▶ [Istruzione scritta]:
Scrivi il seguito del brano biografico su Gino e sui suoi studi, cominciando dopo l'ultima frase riportata.
··· Testo estratto
All'età di 4 anni, nel 1926, Gino tornò in Italia con la famiglia che - benché originaria di Paderno del Grappa - si stabilì a Castelfranco Veneto.
Seguendo le orme del fratello maggiore, Domenico Sartor, Gino frequentò il Ginnasio di Paderno del Grappa e poi il Liceo Classico Tito Livio di Padova dove conseguì la maturità. Si iscrisse all'Università di Padova e si laureò, dopo la guerra, presso la Facoltà di Giurisprudenza.
······
··· Dati forniti
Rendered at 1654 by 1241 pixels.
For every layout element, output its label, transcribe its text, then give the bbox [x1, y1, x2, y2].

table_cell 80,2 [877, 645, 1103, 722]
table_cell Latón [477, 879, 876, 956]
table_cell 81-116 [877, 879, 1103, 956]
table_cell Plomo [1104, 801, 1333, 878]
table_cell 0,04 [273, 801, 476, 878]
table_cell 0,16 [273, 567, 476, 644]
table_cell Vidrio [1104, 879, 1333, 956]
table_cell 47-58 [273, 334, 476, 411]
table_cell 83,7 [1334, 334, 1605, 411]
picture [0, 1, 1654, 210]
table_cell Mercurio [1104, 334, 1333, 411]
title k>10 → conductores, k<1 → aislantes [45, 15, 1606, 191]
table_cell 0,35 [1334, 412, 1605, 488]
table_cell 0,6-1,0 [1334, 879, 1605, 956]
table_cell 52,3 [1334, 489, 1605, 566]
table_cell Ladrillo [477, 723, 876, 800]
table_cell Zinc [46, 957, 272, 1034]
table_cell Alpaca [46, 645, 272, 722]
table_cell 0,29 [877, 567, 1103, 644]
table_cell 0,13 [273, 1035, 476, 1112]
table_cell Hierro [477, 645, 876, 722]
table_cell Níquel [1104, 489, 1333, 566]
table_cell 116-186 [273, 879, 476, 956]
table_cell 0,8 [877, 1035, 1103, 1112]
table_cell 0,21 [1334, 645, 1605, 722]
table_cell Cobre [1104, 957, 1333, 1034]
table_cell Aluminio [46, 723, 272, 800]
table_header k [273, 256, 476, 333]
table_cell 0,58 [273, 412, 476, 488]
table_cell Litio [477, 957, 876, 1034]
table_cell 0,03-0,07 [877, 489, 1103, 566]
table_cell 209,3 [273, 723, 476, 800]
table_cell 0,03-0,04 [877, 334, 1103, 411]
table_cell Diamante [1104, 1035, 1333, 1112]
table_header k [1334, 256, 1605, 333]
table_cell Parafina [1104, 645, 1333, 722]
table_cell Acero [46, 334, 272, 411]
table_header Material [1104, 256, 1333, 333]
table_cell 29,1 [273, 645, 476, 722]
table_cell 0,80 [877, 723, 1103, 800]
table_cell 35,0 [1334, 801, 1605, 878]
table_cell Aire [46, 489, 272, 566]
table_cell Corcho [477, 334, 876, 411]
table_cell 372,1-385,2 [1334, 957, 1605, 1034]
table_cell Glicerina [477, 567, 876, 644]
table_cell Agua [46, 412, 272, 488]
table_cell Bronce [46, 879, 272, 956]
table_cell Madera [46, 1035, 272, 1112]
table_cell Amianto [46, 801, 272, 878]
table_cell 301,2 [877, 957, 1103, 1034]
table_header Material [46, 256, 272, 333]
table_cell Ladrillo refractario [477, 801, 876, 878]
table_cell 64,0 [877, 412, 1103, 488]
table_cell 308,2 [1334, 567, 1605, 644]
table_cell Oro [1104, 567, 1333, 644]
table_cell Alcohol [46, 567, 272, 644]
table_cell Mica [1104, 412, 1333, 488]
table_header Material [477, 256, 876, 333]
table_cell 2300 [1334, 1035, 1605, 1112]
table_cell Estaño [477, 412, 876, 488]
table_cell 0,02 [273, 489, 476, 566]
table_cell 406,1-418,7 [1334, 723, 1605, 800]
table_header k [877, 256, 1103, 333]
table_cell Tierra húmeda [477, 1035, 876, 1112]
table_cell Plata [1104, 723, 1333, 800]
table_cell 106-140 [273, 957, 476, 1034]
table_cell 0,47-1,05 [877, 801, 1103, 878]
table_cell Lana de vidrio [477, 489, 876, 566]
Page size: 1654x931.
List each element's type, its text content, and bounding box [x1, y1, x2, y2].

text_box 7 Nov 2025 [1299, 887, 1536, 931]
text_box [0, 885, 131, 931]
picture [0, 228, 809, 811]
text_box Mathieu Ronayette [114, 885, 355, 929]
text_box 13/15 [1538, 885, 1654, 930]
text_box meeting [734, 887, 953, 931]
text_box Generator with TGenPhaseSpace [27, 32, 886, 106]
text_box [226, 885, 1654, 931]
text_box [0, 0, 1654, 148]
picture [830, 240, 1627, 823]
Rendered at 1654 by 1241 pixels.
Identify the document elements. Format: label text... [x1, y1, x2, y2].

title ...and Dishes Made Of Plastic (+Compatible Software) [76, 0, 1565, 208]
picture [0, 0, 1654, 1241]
······
▶ [Il risultato]:
Durante la Seconda guerra mondiale, come Ufficiale del corpo degli Alpini (addestrato tra i Ragazzi di Aosta '41), militò in Jugoslavia e in Francia. Dopo l'8 settembre 1943, scelse immediatamente la via della Resistenza al nazifascismo e assunse presto una posizione di primo piano nel territorio, divenendo comandante di battaglione e poi della brigata partigiana "Cesare Battisti" (intitolata al patriota della Grande Guerra). Fu responsabile di numerosissime azioni di guerriglia e di sabotaggio ed entrò nel Corpo Volontari della Libertà. Successivamente ricevette la Medaglia d'argento al valor militare[1][2].
Alla fine della guerra, l'8 luglio 1945, Gino Sartor fu nominato prosindaco dalla Giunta popolare di amministrazione, nominata dal Comitato di Liberazione Nazionale.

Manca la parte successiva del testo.